Après avoir muselé les partis politiques, réduit au silence les syndicats et transformé les médias en relais serviles, le régime se tourne désormais vers son nouvel ennemi : la société civile. Rien de surprenant. Dans une dictature naissante, aucun corps intermédiaire ne doit survivre, car toute forme de contre-pouvoir constitue une menace pour l'autorité absolue. Le mot d'ordre est clair : tous inféodés ou rien. L'offensive est déjà en marche. Elle se manifeste par des restrictions administratives absurdes, des poursuites ciblées, des convocations incessantes, des emprisonnements et même le gel des avoirs de certaines associations. La propagande du régime, fidèle à sa logique destructrice, s'emploie à diaboliser l'ensemble du réseau associatif. Aux yeux des masses manipulées, ces associations deviennent des traîtres, des "agents de l'étranger" au service de sombres agendas. Et pourtant, ironie suprême, ce même régime bénéficie largement de financements étrangers sans jamais s'en offusquer. Qui devrait-on vraiment accuser ? Les associations qui œuvrent pour pallier les manquements de l'Etat ou l'Etat lui-même, incapable de répondre aux besoins fondamentaux de son peuple ?

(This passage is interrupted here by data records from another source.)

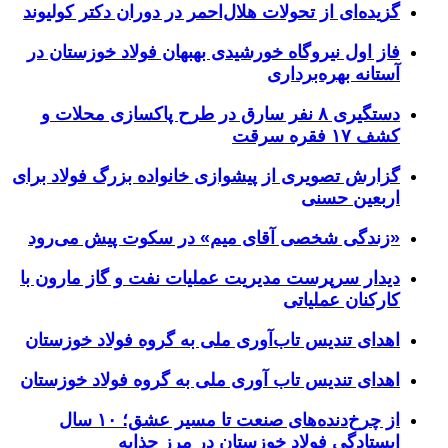
گزیده‌ای از تحولات هلال‌احمر در دوران دکتر کولیوند
فاز اول نیروگاه خورشیدی بهبهان فولاد خوزستان در
آستانه بهره‌برداری
دستگیری ۸ نفر سارق در طرح پاکسازی محلات و
کشف ۱۷ فقره سرقت
گزارش تصویری از پیشوازی خانواده بزرگ فولاد برای
اربعین حسنی
«زندگی شخصی آقای میم» در سکوت پیش می‌رود
دیدار سرپرست مدیریت عملیات نفت و گاز مارون با
کارکنان عملیاتی
اهدای تندیس تاب‌آوری ملی به گروه فولاد خوزستان
اهدای تندیس تاب آوری ملی به گروه فولاد خوزستان
از چرخ‌دنده‌های صنعت تا مسیر عشق؛ ۱۰ سال
ایستادگی فولاد خوزستان در مرز چذابه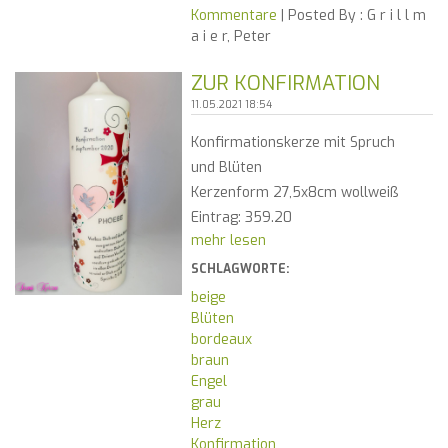
Kommentare
| Posted By :
G r i l l m
a i e r, Peter
ZUR KONFIRMATION
11.05.2021 18:54
Konfirmationskerze mit Spruch
und Blüten
Kerzenform 27,5x8cm wollweiß
Eintrag: 359.20
mehr lesen
SCHLAGWORTE:
beige
Blüten
bordeaux
braun
Engel
grau
Herz
Konfirmation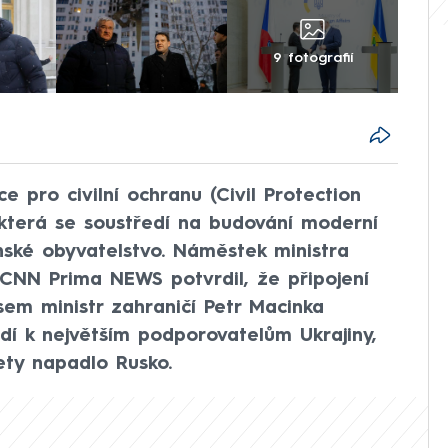
9 fotografií
e pro civilní ochranu (Civil Protection
y, která se soustředí na budování moderní
inské obyvatelstvo. Náměstek ministra
 CNN Prima NEWS potvrdil, že připojení
sem ministr zahraničí Petr Macinka
adí k největším podporovatelům Ukrajiny,
ety napadlo Rusko.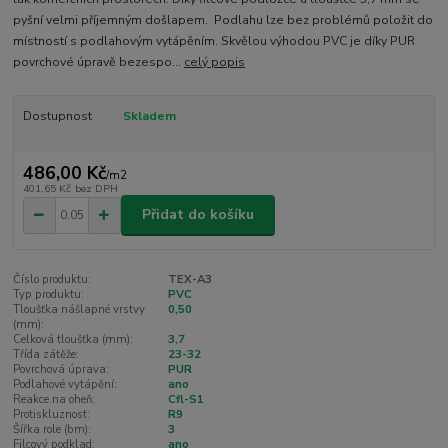
pyšní velmi příjemným došlapem. Podlahu lze bez problémů položit do
místností s podlahovým vytápěním. Skvělou výhodou PVC je díky PUR
povrchové úpravě bezespo...
celý popis
Dostupnost
Skladem
486,00 Kč
/
m2
401,65 Kč
bez DPH
Přidat do košíku
Číslo produktu:
TEX-A3
Typ produktu:
PVC
Tloušťka nášlapné vrstvy
0,50
(mm):
Celková tloušťka (mm):
3,7
Třída zátěže:
23-32
Povrchová úprava:
PUR
Podlahové vytápění:
ano
Reakce na oheň:
Cfl-S1
Protiskluznost:
R9
Šířka role (bm):
3
Filcový podklad:
ano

Ce discours de traîtrise, bien qu'absurde, trouve un écho auprès de populations lobotomisées par un matraquage populiste incessant. Le régime alimente la peur et les instincts les plus bas pour faire accepter l'épuration méthodique de toute forme de résistance. À travers ce lavage de cerveau, le peuple en vient à souhaiter, à son propre détriment, la disparition des derniers bastions de liberté et de solidarité. Cette stratégie n'est pas nouvelle. Dans toutes les dictatures, l'accusation de trahison est l'arme privilégiée contre la société civile. Couplée à la répression brutale et aux campagnes de diffamation, elle vise à isoler les associations de leur base populaire, à rompre le lien qui les unit aux préoccupations réelles des citoyens. Mais cette campagne de dénigrement trahit aussi la peur du régime : la peur que le contrôle lui échappe, la peur que la vérité éclate, la peur que les populations cessent de croire en sa propagande.
Le régime ne s'arrêtera pas là. L'étape suivante sera l'adoption d'une loi restrictive, déjà en préparation, pour étouffer définitivement la société civile. Ce texte, présenté sous des prétextes fallacieux de transparence ou de sécurité, aura un objectif clair : paralyser les associations, limiter leurs actions et leur couper les rares ressources qui leur restent. Cette méthode résonne étrangement avec le passé. Sous Ben Ali, les mêmes accusations et les mêmes tactiques étaient utilisées pour réduire les associations au silence. On prétend qu'il n'y a pas de retour en arrière possible, mais les faits prouvent le contraire. La dictature renaît de ses cendres, nourrie par la peur, la répression et l'effacement méthodique des libertés.
L'exemple des activistes œuvrant pour les droits des migrants est édifiant. Des figures comme Saïdia Mosbah et Sherifa Riahi croupissent aujourd'hui en prison, leur seul "crime" étant d'avoir défendu les droits humains dans un cadre humanitaire. Plus récemment, le président de l'association Enfants de la Lune de Médenine a été placé en garde à vue pour avoir pris en charge des enfants migrants abandonnés. Ces associations, pourtant, comblent les lacunes laissées par un Etat absent ou répressif. Elles offrent des soins, des refuges, un soutien moral et matériel là où l'Etat a failli. En aidant les plus vulnérables, elles posent un acte profondément politique : elles refusent l'effacement de la dignité humaine. Et c'est précisément ce qui dérange le régime.
Dans un régime autoritaire, où la justice est pervertie et les médias réduits au silence, la société civile devient l'ultime rempart. Elle documente les abus, sensibilise les citoyens à leurs droits et incarne une culture de résistance pacifique. Son existence rappelle que, malgré la répression, le pouvoir absolu reste une illusion. Mais le temps presse. Si le régime parvient à imposer son offensive finale contre la société civile, c'est l'ensemble des libertés qui disparaîtra. Les associations, les activistes et les citoyens conscients doivent continuer à résister, coûte que coûte. Parce qu'une société sans contre-pouvoir est une société condamnée à la soumission.